In the research connecting sexual frequency with positive implicit attitudes, the researchers studied heterosexual newlywed couples (Hicks et al., 2016). These couples reported their sexual frequency as well as their explicit (conscious) attitudes toward their relationships and their spouses. The couples also performed an “evaluative priming task” to assess their implicit attitudes toward one another, which required couples to classify words as good or bad after being exposed to photographs of their partners, themselves, and strangers. After seeing a photograph of your spouse, the slower you respond to negative words and the faster you respond to positive words, the more positive your implicit attitude is toward your partner (Hicks et al.). In contrast, if you were to respond quickly to negative words and slowly to positive words following photographs of your partner, you would have a more negative implicit attitude toward your partner.

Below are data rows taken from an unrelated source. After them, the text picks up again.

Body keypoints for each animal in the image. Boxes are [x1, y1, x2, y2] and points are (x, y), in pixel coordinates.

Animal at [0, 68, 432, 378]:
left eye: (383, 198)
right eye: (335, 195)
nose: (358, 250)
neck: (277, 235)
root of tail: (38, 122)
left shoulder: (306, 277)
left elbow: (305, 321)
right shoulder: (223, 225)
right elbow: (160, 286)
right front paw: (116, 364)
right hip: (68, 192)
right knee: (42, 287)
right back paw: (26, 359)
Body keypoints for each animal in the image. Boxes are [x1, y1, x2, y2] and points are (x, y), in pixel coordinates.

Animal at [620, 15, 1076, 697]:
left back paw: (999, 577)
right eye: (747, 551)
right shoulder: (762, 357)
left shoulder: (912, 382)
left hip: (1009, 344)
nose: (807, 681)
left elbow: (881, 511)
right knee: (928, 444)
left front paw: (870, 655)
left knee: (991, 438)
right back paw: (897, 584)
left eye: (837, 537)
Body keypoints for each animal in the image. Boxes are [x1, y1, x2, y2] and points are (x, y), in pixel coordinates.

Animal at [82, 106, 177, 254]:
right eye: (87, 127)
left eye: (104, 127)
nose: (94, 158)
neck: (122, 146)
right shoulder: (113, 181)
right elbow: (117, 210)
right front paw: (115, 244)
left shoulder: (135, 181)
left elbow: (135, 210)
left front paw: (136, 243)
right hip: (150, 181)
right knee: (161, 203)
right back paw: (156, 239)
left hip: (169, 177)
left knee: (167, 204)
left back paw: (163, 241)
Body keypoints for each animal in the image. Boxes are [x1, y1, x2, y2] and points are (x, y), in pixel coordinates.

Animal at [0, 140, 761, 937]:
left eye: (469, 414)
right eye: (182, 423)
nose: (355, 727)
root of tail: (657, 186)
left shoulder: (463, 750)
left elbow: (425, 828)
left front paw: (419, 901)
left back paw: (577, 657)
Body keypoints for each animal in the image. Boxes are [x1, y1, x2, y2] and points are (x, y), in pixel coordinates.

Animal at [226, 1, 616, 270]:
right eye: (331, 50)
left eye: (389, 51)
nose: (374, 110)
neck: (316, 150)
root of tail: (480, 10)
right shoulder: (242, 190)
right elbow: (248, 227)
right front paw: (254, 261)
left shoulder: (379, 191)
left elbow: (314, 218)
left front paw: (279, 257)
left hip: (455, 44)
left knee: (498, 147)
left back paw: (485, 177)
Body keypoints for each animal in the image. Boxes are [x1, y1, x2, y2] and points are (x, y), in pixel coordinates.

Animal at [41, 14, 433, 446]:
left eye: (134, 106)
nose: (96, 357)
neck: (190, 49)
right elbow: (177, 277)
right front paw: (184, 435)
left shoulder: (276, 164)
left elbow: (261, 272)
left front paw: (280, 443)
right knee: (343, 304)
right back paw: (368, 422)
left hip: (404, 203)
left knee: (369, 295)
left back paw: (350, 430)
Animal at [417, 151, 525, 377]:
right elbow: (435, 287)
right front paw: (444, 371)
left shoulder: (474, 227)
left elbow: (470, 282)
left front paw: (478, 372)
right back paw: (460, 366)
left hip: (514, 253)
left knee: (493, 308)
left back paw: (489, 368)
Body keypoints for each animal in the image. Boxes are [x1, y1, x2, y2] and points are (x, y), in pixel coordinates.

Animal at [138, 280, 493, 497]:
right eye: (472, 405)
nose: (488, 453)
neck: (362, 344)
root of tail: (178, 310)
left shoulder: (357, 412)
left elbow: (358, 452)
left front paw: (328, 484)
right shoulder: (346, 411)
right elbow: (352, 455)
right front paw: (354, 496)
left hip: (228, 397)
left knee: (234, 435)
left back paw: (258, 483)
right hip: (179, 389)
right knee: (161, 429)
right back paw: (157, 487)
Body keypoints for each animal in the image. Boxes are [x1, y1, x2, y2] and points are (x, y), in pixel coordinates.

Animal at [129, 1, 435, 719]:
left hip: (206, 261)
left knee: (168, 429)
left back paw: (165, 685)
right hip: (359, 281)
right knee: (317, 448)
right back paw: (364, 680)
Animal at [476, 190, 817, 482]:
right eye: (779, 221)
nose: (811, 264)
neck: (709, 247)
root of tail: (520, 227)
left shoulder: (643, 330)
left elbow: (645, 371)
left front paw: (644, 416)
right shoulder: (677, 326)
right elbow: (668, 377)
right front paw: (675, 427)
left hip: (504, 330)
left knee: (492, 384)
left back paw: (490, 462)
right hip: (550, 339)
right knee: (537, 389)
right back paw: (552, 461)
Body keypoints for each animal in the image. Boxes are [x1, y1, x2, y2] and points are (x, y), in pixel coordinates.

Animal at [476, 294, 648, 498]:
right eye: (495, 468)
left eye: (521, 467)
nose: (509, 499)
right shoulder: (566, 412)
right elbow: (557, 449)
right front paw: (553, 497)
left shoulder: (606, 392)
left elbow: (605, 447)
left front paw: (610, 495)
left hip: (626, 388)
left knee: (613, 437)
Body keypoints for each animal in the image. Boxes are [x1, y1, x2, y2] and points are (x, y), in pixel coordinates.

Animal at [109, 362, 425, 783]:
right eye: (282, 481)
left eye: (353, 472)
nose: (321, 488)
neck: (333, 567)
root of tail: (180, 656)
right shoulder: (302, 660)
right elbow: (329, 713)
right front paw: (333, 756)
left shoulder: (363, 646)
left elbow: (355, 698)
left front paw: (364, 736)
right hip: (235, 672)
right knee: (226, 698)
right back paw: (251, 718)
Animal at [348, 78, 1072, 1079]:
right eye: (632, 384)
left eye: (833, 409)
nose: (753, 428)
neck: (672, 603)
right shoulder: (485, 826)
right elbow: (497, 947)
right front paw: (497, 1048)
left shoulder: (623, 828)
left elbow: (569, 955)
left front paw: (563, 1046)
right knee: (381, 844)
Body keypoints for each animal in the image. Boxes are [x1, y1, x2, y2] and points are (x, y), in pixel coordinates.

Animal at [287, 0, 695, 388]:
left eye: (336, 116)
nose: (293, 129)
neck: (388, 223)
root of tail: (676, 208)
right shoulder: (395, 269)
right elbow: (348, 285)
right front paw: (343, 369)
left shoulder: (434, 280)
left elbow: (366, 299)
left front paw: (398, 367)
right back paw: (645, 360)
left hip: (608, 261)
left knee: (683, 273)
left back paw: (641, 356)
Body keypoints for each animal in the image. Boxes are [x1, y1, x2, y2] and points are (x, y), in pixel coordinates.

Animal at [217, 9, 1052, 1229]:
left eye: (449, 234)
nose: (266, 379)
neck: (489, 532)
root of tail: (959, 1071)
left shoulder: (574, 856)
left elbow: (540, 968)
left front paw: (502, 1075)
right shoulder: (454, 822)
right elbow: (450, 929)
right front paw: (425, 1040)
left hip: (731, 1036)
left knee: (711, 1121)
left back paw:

Interestingly, the researchers found that the couples’ reports of the frequency of their sexual activity were positively associated with their implicit attitudes toward one another, but not their explicit attitudes toward one another (Hicks et al., 2016). In other words, the couples with more positive implicit attitudes toward one another reported engaging in sex more frequently. However couples’ consciously expressed explicit attitudes toward one another were not associated with more frequent intercourse. This finding could mean that having a more positive implicit attitude toward your partner could unconsciously motivate you to engage in more sexual behavior together. Implicit attitudes can be modified using conditioning (Fazio, 2006, as cited by Hicks et al., 2016) and therefore improving spouses’ implicit attitudes may be a viable treatment option for couples wishing to improve their sex lives.
However, because this research is correlational, it may also be the case that engaging in more frequent sexual behavior may be causing more favorable implicit attitudes toward our partners. In fact, Hicks et al. (2016) also performed a longitudinal study showing that sexual frequency was associated with positive changes in implicit partner attitudes over time. It is also possible that a third variable (like trust or time spent together) might cause both increased sexual frequency and more positive implicit attitudes toward one’s partner.
Because this research involved only newlyweds (Hicks et al., 2016) it will be important to study these associations in couples with longer relationships. Furthermore, this research examined only heterosexual couples; future research should examine the relationship between implicit attitudes and sexual frequency in same-sex couples. Some evidence suggests that gay men engage in more frequent sexual behavior than their lesbian counterparts (Peplau, 2003). It would be interesting to examine whether gay couples also hold more positive implicit attitudes toward one another versus lesbian couples, or whether some other factor is related to the difference in sexual frequency.
Although our implicit attitudes toward our partners are not consciously accessible, they can have a large impact on our romantic relationships.